Beberapa ulama gaya ‘lama’ telah kehilangan kredibilitas karena memiliki hubungan yang terlalu dekat dengan Golkar. Ulama tersebut sekarang ingin memperoleh kembali dukungan masyarakat dengan mendukung referendum. Menurut Otto, sembilan puluh persen penduduk menginginkan referendum. Meskipun kalangan pemimpin militan GAM pernah mengungkapkan bahwa mereka tidak akan terlibat dengan pemerintah ‘Jawa’ dalam referendum, sikap tersebut telah berubah baru-baru ini. “Jika para ulama menginginkan referendum, GAM akan mendukungnya, meskipun sebelumnya tidak demikian.

Namun jika sembilan puluh persen mendukung referendum, masih belum jelas apakah masyarakat menginginkan Aceh sebagai kesultanan atau republik demokratis. Otto mengatakan: “Ada sebagian yang menginginkan demokrasi (yang tidak menggunakan kekerasan) dan mereka yang menginginkan kesultanan (yang menggunakan kekerasan).” Ada suatu simbiosis antara keduanya, yang saling menguntungkan. Para aktivis mahasiswa dan seluruh kelompok yang mendukung masyarakat demokratis percaya bahwa kesultanan tidak akan demokratis. Oleh karena itu mereka mengambil inisiatif untuk melakukan referendum.
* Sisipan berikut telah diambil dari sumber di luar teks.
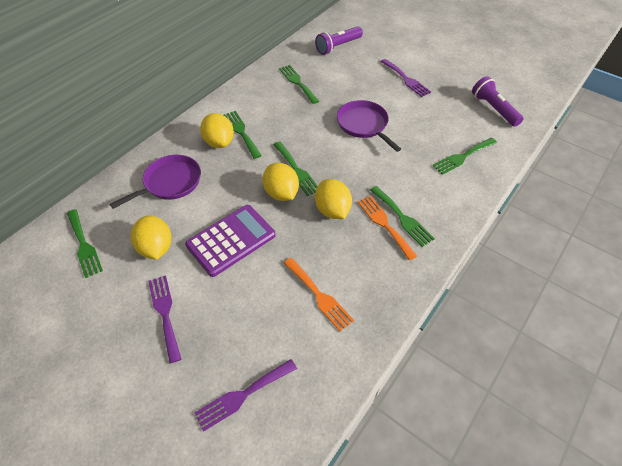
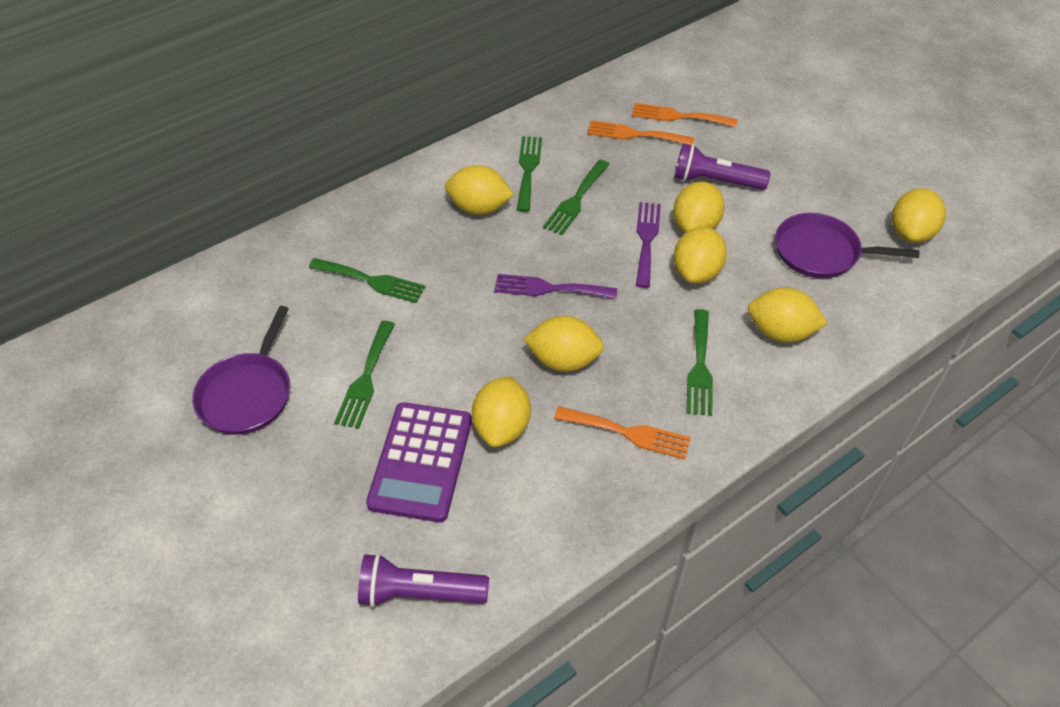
green fork: [67,209,103,278] [224,111,262,159] [273,142,318,196] [279,65,319,104] [370,186,435,247] [433,138,497,175] = 6 -> [309,258,426,303] [334,321,395,429] [517,136,542,212] [543,160,610,235] [687,309,713,416] = 5
orange fork: [284,258,354,331] [358,196,417,260] = 2 -> [554,406,691,460] [587,120,694,145] [632,103,737,127] = 3
purple fork: [148,275,181,363] [194,359,297,432] [381,59,431,97] = 3 -> [494,274,617,299] [636,202,661,288] = 2
yellow lemon: [131,216,171,260] [200,113,234,148] [262,163,299,201] [315,179,352,219] = 4 -> [445,165,514,215] [472,376,531,447] [523,316,604,372] [673,182,725,233] [674,227,727,283] [748,287,828,342] [892,188,946,243] = 7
Bagi masyarakat Australia yang ingin menanggapi permintaan dukungan dari Otto, satu hal yang menjadi tantangan adalah memahami tentang dialog macam apa yang memungkinkan di Aceh. Jika kelompok-kelompok di dalam Aceh sendiri takut untuk menentang suatu solusi berupa kekerasan karena khawatir akan memicu kemarahan masyarakat kepadanya, maka potensi akan dilakukannya proses secara demokratis masih gawat.



Maree Keating adalah manajer program nasional Australian Volunteers International untuk Indonesia. Seluruh pandangan dalam artikel ini adalah pandangan pribadi dan belum tentu pandangan AVI.